__INSTRUCTIONS TO FOLLOW__
Convert the lines of all the records below into a Markdown table with two columns, Row for a running row number and Entry for the line itself, skipping blank lines. Leave the pictures out of the table.

__INPUT MATERIAL__
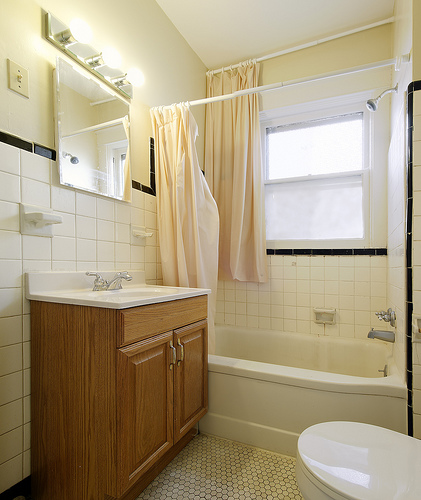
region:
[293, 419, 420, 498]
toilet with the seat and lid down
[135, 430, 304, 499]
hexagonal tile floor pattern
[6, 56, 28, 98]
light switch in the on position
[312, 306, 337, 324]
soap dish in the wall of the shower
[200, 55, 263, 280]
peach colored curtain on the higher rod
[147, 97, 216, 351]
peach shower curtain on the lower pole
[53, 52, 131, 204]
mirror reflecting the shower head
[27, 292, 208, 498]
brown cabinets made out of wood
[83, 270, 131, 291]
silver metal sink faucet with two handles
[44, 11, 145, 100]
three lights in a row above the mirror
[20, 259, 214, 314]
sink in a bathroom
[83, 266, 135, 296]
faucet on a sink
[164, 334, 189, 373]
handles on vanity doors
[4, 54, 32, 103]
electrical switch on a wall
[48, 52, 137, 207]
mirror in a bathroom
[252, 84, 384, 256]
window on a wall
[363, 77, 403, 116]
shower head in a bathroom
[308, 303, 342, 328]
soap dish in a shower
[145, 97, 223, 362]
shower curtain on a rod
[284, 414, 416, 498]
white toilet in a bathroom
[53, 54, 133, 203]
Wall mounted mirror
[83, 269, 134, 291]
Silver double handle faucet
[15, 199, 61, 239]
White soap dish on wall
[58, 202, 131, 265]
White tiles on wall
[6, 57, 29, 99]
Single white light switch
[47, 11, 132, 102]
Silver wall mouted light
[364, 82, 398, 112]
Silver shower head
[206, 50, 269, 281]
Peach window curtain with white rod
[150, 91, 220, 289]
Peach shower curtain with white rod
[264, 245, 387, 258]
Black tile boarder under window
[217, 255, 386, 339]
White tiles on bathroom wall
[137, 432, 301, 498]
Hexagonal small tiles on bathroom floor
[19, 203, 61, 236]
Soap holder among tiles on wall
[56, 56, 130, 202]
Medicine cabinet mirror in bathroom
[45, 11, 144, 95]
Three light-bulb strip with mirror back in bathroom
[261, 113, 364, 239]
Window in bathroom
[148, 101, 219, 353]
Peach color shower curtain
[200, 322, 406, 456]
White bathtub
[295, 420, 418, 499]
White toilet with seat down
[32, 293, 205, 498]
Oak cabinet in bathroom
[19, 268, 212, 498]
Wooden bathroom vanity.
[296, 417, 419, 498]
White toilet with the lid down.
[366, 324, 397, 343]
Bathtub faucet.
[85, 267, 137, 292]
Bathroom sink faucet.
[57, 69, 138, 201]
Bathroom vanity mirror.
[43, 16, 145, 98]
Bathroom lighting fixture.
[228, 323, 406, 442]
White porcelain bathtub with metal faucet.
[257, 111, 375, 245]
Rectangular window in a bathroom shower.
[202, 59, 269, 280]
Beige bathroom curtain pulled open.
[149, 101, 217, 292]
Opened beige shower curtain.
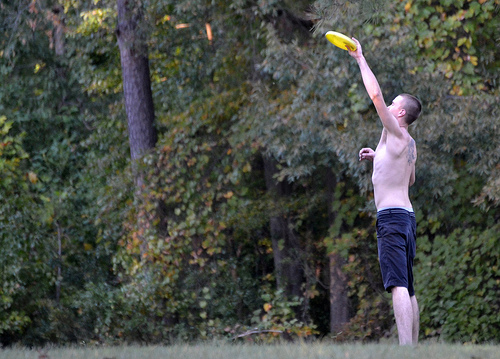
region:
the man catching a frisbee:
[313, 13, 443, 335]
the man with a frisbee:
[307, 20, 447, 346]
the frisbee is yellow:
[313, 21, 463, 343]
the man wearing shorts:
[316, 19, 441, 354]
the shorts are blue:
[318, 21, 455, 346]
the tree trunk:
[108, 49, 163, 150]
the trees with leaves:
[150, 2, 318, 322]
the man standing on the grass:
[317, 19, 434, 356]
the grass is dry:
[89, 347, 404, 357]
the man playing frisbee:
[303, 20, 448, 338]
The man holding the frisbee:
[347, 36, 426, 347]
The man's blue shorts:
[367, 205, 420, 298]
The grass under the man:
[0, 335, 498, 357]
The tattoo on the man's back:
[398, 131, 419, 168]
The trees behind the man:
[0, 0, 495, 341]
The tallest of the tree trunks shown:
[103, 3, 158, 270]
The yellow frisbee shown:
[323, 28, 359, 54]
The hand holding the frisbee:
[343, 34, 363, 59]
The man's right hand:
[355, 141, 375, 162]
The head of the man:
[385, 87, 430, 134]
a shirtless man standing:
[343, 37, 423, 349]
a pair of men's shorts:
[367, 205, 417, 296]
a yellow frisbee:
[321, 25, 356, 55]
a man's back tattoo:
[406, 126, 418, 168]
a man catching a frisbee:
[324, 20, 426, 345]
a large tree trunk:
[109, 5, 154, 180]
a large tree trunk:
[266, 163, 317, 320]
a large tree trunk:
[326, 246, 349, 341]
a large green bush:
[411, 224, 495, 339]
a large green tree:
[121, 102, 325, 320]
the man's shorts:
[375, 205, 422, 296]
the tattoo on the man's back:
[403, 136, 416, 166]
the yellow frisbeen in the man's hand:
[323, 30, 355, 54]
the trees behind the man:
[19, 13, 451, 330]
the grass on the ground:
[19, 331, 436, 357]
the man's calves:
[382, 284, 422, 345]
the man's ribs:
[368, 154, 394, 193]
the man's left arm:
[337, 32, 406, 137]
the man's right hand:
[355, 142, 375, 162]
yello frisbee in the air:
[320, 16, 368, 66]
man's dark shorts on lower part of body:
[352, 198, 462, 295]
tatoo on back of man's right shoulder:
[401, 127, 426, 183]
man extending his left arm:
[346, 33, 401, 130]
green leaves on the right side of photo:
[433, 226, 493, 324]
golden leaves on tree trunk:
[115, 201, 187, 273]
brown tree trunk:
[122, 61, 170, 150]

__EXERCISE OUTPUT__
| Row | Entry |
|---|---|
| 1 | region: |
| 2 | [293, 419, 420, 498] |
| 3 | toilet with the seat and lid down |
| 4 | [135, 430, 304, 499] |
| 5 | hexagonal tile floor pattern |
| 6 | [6, 56, 28, 98] |
| 7 | light switch in the on position |
| 8 | [312, 306, 337, 324] |
| 9 | soap dish in the wall of the shower |
| 10 | [200, 55, 263, 280] |
| 11 | peach colored curtain on the higher rod |
| 12 | [147, 97, 216, 351] |
| 13 | peach shower curtain on the lower pole |
| 14 | [53, 52, 131, 204] |
| 15 | mirror reflecting the shower head |
| 16 | [27, 292, 208, 498] |
| 17 | brown cabinets made out of wood |
| 18 | [83, 270, 131, 291] |
| 19 | silver metal sink faucet with two handles |
| 20 | [44, 11, 145, 100] |
| 21 | three lights in a row above the mirror |
| 22 | [20, 259, 214, 314] |
| 23 | sink in a bathroom |
| 24 | [83, 266, 135, 296] |
| 25 | faucet on a sink |
| 26 | [164, 334, 189, 373] |
| 27 | handles on vanity doors |
| 28 | [4, 54, 32, 103] |
| 29 | electrical switch on a wall |
| 30 | [48, 52, 137, 207] |
| 31 | mirror in a bathroom |
| 32 | [252, 84, 384, 256] |
| 33 | window on a wall |
| 34 | [363, 77, 403, 116] |
| 35 | shower head in a bathroom |
| 36 | [308, 303, 342, 328] |
| 37 | soap dish in a shower |
| 38 | [145, 97, 223, 362] |
| 39 | shower curtain on a rod |
| 40 | [284, 414, 416, 498] |
| 41 | white toilet in a bathroom |
| 42 | [53, 54, 133, 203] |
| 43 | Wall mounted mirror |
| 44 | [83, 269, 134, 291] |
| 45 | Silver double handle faucet |
| 46 | [15, 199, 61, 239] |
| 47 | White soap dish on wall |
| 48 | [58, 202, 131, 265] |
| 49 | White tiles on wall |
| 50 | [6, 57, 29, 99] |
| 51 | Single white light switch |
| 52 | [47, 11, 132, 102] |
| 53 | Silver wall mouted light |
| 54 | [364, 82, 398, 112] |
| 55 | Silver shower head |
| 56 | [206, 50, 269, 281] |
| 57 | Peach window curtain with white rod |
| 58 | [150, 91, 220, 289] |
| 59 | Peach shower curtain with white rod |
| 60 | [264, 245, 387, 258] |
| 61 | Black tile boarder under window |
| 62 | [217, 255, 386, 339] |
| 63 | White tiles on bathroom wall |
| 64 | [137, 432, 301, 498] |
| 65 | Hexagonal small tiles on bathroom floor |
| 66 | [19, 203, 61, 236] |
| 67 | Soap holder among tiles on wall |
| 68 | [56, 56, 130, 202] |
| 69 | Medicine cabinet mirror in bathroom |
| 70 | [45, 11, 144, 95] |
| 71 | Three light-bulb strip with mirror back in bathroom |
| 72 | [261, 113, 364, 239] |
| 73 | Window in bathroom |
| 74 | [148, 101, 219, 353] |
| 75 | Peach color shower curtain |
| 76 | [200, 322, 406, 456] |
| 77 | White bathtub |
| 78 | [295, 420, 418, 499] |
| 79 | White toilet with seat down |
| 80 | [32, 293, 205, 498] |
| 81 | Oak cabinet in bathroom |
| 82 | [19, 268, 212, 498] |
| 83 | Wooden bathroom vanity. |
| 84 | [296, 417, 419, 498] |
| 85 | White toilet with the lid down. |
| 86 | [366, 324, 397, 343] |
| 87 | Bathtub faucet. |
| 88 | [85, 267, 137, 292] |
| 89 | Bathroom sink faucet. |
| 90 | [57, 69, 138, 201] |
| 91 | Bathroom vanity mirror. |
| 92 | [43, 16, 145, 98] |
| 93 | Bathroom lighting fixture. |
| 94 | [228, 323, 406, 442] |
| 95 | White porcelain bathtub with metal faucet. |
| 96 | [257, 111, 375, 245] |
| 97 | Rectangular window in a bathroom shower. |
| 98 | [202, 59, 269, 280] |
| 99 | Beige bathroom curtain pulled open. |
| 100 | [149, 101, 217, 292] |
| 101 | Opened beige shower curtain. |
| 102 | region: |
| 103 | the man catching a frisbee: |
| 104 | [313, 13, 443, 335] |
| 105 | the man with a frisbee: |
| 106 | [307, 20, 447, 346] |
| 107 | the frisbee is yellow: |
| 108 | [313, 21, 463, 343] |
| 109 | the man wearing shorts: |
| 110 | [316, 19, 441, 354] |
| 111 | the shorts are blue: |
| 112 | [318, 21, 455, 346] |
| 113 | the tree trunk: |
| 114 | [108, 49, 163, 150] |
| 115 | the trees with leaves: |
| 116 | [150, 2, 318, 322] |
| 117 | the man standing on the grass: |
| 118 | [317, 19, 434, 356] |
| 119 | the grass is dry: |
| 120 | [89, 347, 404, 357] |
| 121 | the man playing frisbee: |
| 122 | [303, 20, 448, 338] |
| 123 | The man holding the frisbee: |
| 124 | [347, 36, 426, 347] |
| 125 | The man's blue shorts: |
| 126 | [367, 205, 420, 298] |
| 127 | The grass under the man: |
| 128 | [0, 335, 498, 357] |
| 129 | The tattoo on the man's back: |
| 130 | [398, 131, 419, 168] |
| 131 | The trees behind the man: |
| 132 | [0, 0, 495, 341] |
| 133 | The tallest of the tree trunks shown: |
| 134 | [103, 3, 158, 270] |
| 135 | The yellow frisbee shown: |
| 136 | [323, 28, 359, 54] |
| 137 | The hand holding the frisbee: |
| 138 | [343, 34, 363, 59] |
| 139 | The man's right hand: |
| 140 | [355, 141, 375, 162] |
| 141 | The head of the man: |
| 142 | [385, 87, 430, 134] |
| 143 | a shirtless man standing: |
| 144 | [343, 37, 423, 349] |
| 145 | a pair of men's shorts: |
| 146 | [367, 205, 417, 296] |
| 147 | a yellow frisbee: |
| 148 | [321, 25, 356, 55] |
| 149 | a man's back tattoo: |
| 150 | [406, 126, 418, 168] |
| 151 | a man catching a frisbee: |
| 152 | [324, 20, 426, 345] |
| 153 | a large tree trunk: |
| 154 | [109, 5, 154, 180] |
| 155 | a large tree trunk: |
| 156 | [266, 163, 317, 320] |
| 157 | a large tree trunk: |
| 158 | [326, 246, 349, 341] |
| 159 | a large green bush: |
| 160 | [411, 224, 495, 339] |
| 161 | a large green tree: |
| 162 | [121, 102, 325, 320] |
| 163 | the man's shorts: |
| 164 | [375, 205, 422, 296] |
| 165 | the tattoo on the man's back: |
| 166 | [403, 136, 416, 166] |
| 167 | the yellow frisbeen in the man's hand: |
| 168 | [323, 30, 355, 54] |
| 169 | the trees behind the man: |
| 170 | [19, 13, 451, 330] |
| 171 | the grass on the ground: |
| 172 | [19, 331, 436, 357] |
| 173 | the man's calves: |
| 174 | [382, 284, 422, 345] |
| 175 | the man's ribs: |
| 176 | [368, 154, 394, 193] |
| 177 | the man's left arm: |
| 178 | [337, 32, 406, 137] |
| 179 | the man's right hand: |
| 180 | [355, 142, 375, 162] |
| 181 | yello frisbee in the air: |
| 182 | [320, 16, 368, 66] |
| 183 | man's dark shorts on lower part of body: |
| 184 | [352, 198, 462, 295] |
| 185 | tatoo on back of man's right shoulder: |
| 186 | [401, 127, 426, 183] |
| 187 | man extending his left arm: |
| 188 | [346, 33, 401, 130] |
| 189 | green leaves on the right side of photo: |
| 190 | [433, 226, 493, 324] |
| 191 | golden leaves on tree trunk: |
| 192 | [115, 201, 187, 273] |
| 193 | brown tree trunk: |
| 194 | [122, 61, 170, 150] |